### SET EXERCISE
Continue the mailing-list message about the ioremap/iounmap hooks patch from the point where it stops.

Thread (62 messages) 62 messages, 5 authors, 2021-08-01

Re: [PATCH 12/16] mm/ioremap: Add arch-specific callbacks on ioremap/iounmap calls

From: Will Deacon <will@kernel.org>
Date: 2021-07-30 14:07:17
Also in: kvm, kvmarm, lkml

On Wed, Jul 28, 2021 at 12:01:53PM +0100, Marc Zyngier wrote:
On Tue, 27 Jul 2021 19:12:04 +0100,
Will Deacon [off-list ref] wrote:
quoted
On Thu, Jul 15, 2021 at 05:31:55PM +0100, Marc Zyngier wrote:
quoted
Add a pair of hooks (ioremap_page_range_hook/iounmap_page_range_hook)
that can be implemented by an architecture.

Signed-off-by: Marc Zyngier <maz@kernel.org>
---
 include/linux/io.h |  3 +++
 mm/ioremap.c       | 13 ++++++++++++-
 mm/vmalloc.c       |  8 ++++++++
 3 files changed, 23 insertions(+), 1 deletion(-)

### PROVIDED RECORDS
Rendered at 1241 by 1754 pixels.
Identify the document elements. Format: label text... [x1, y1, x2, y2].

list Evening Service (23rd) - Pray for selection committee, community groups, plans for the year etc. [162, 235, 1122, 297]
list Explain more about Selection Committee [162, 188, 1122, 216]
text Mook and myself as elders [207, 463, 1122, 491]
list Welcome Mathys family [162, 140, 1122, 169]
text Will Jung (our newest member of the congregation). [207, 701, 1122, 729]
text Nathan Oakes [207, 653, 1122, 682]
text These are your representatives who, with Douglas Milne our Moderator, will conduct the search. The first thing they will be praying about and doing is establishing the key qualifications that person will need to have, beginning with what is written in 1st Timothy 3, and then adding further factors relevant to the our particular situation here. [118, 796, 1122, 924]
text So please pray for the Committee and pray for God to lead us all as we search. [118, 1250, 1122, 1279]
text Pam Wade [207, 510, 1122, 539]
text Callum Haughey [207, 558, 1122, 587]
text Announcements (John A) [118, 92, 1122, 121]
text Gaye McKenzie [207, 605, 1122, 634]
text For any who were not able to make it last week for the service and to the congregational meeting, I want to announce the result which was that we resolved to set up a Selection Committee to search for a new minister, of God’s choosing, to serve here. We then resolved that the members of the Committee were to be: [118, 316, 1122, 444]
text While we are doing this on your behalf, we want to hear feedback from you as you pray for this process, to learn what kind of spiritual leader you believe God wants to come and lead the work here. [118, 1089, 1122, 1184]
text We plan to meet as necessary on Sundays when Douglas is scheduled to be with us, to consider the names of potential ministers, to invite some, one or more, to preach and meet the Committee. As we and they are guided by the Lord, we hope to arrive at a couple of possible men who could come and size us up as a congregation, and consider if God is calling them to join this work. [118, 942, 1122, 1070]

### RESULT FOR THIS TASK
diff --git a/include/linux/io.h b/include/linux/io.h
index 9595151d800d..0ffc265f114c 100644
--- a/include/linux/io.h
+++ b/include/linux/io.h
@@ -21,6 +21,9 @@ void __ioread32_copy(void *to, const void __iomem *from, size_t count);
 void __iowrite64_copy(void __iomem *to, const void *from, size_t count);
 
 #ifdef CONFIG_MMU
+void ioremap_page_range_hook(unsigned long addr, unsigned long end,
+			     phys_addr_t phys_addr, pgprot_t prot);
+void iounmap_page_range_hook(phys_addr_t phys_addr, size_t size);
 int ioremap_page_range(unsigned long addr, unsigned long end,
 		       phys_addr_t phys_addr, pgprot_t prot);
 #else
Can we avoid these hooks by instead not registering the regions proactively
in the guest and moving that logic to a fault handler which runs off the
back of the injected data abort? From there, we could check if the faulting
IPA is a memory address and register it as MMIO if not.

Dunno, you've spent more time than me thinking about this, but just
wondering if you'd had a crack at doing it that way, as it _seems_ simpler
to my naive brain.
I thought about it, but couldn't work out whether it was always
possible for the guest to handle these faults (first access in an
interrupt context, for example?).
If the check is a simple pfn_valid() I think it should be ok, but yes, we'd
definitely not want to do anything more involved given that this could run
in all sorts of horrible contexts.
Also, this changes the semantics of the protection this is supposed to
offer: any access out of the RAM space will generate an abort, and the
fault handler will grant MMIO forwarding for this page. Stray accesses
that would normally be properly handled as fatal would now succeed and
be forwarded to userspace, even if there was no emulated devices
there.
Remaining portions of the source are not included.